Les tsunamis ne sont pas inévitables dans leurs conséquences : une alerte précoce et une action rapide peuvent tout changer. Les systèmes d’alerte doivent être accessibles à tous, multirisques et soutenus par une population formée à réagir sans panique.
Leçons de l’histoire
Les tsunamis, rares mais redoutables, ont marqué la mémoire collective. Celui de décembre 2004 dans l’océan Indien a coûté la vie à plus de 230 000 personnes. Cette tragédie a conduit à l’adoption du Cadre d’action de Hyogo (2005-2015) et à la création du Système d’alerte aux tsunamis de l’océan Indien (SATOI).
Dix ans plus tard, le Cadre de Sendai (2015-2030) a pris le relais, insistant sur une meilleure compréhension des facteurs de risque : urbanisation anarchique, mauvaise gestion des sols, pression touristique ou défaillances institutionnelles.
Une histoire de courage
La date du 5 novembre rend hommage à une légende japonaise : celle de « Inamura-no-hi », le paysan qui, en 1854, mit le feu à ses récoltes pour alerter son village de l’arrivée d’un tsunami. Son sacrifice permit de sauver des vies et de reconstruire durablement la communauté. C’est ce geste héroïque qui a inspiré la Journée mondiale.
Comprendre le phénomène
Le mot tsunami vient du japonais : tsu (port) et nami (vague). Il s’agit d’une série de vagues géantes causées par des secousses sous-marines séismes, éruptions volcaniques ou glissements de terrain. Ces vagues, parfois invisibles au départ, peuvent frapper les côtes avec une force dévastatrice pendant plusieurs heures. Un séisme d’une magnitude supérieure à 6,5 et d’une profondeur inférieure à 70 km sous la surface est souvent à l’origine de ces mouvements.

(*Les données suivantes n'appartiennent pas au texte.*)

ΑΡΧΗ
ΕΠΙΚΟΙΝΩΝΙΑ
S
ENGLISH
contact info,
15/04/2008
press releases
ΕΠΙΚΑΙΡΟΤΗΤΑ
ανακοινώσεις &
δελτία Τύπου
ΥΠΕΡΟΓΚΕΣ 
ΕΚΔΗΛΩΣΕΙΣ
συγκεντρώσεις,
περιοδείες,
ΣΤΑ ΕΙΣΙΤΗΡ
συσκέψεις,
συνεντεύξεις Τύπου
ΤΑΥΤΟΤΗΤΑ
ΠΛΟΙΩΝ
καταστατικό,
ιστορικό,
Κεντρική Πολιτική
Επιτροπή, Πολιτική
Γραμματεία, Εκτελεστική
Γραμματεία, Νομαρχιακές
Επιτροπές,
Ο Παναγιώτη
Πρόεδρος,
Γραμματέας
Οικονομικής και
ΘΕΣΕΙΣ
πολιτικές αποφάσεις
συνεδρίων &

Des catastrophes comme celle du Krakatoa en 1883, en Indonésie, rappellent l’ampleur des dégâts possibles : plus de 36 000 morts. Si aucun tsunami provoqué par une météorite n’a encore été observé, les scientifiques estiment qu’un tel impact serait dévastateur.
Investir pour sauver des vies
L’éducation, les systèmes d’alerte précoces et les exercices réguliers demeurent les meilleurs remparts contre les tsunamis. Les Nations Unies plaident pour un financement durable de la prévention et pour la coopération transfrontalière dans la gestion des alertes.
Grâce aux cartes d’évacuation, aux protocoles partagés et à l’usage des nouvelles technologies, il est possible de réduire la mortalité, de protéger les populations côtières et de préserver les acquis du développement.
Un jeu pour apprendre à se protéger
Dans le cadre des activités de sensibilisation, un jeu éducatif en ligne apprend aux enfants à construire des villes plus sûres. En jouant, ils découvrent comment les matériaux, la localisation des habitations et les plans d’évacuation peuvent faire la différence entre la vie et la mort.
Un message universel
Le 5 novembre, chacun est invité à participer à la campagne mondiale #GetToHighGround. Des marches symboliques, conférences, ateliers et partages d’expériences auront lieu dans plusieurs pays. Car comprendre le risque, c’est déjà commencer à s’en protéger.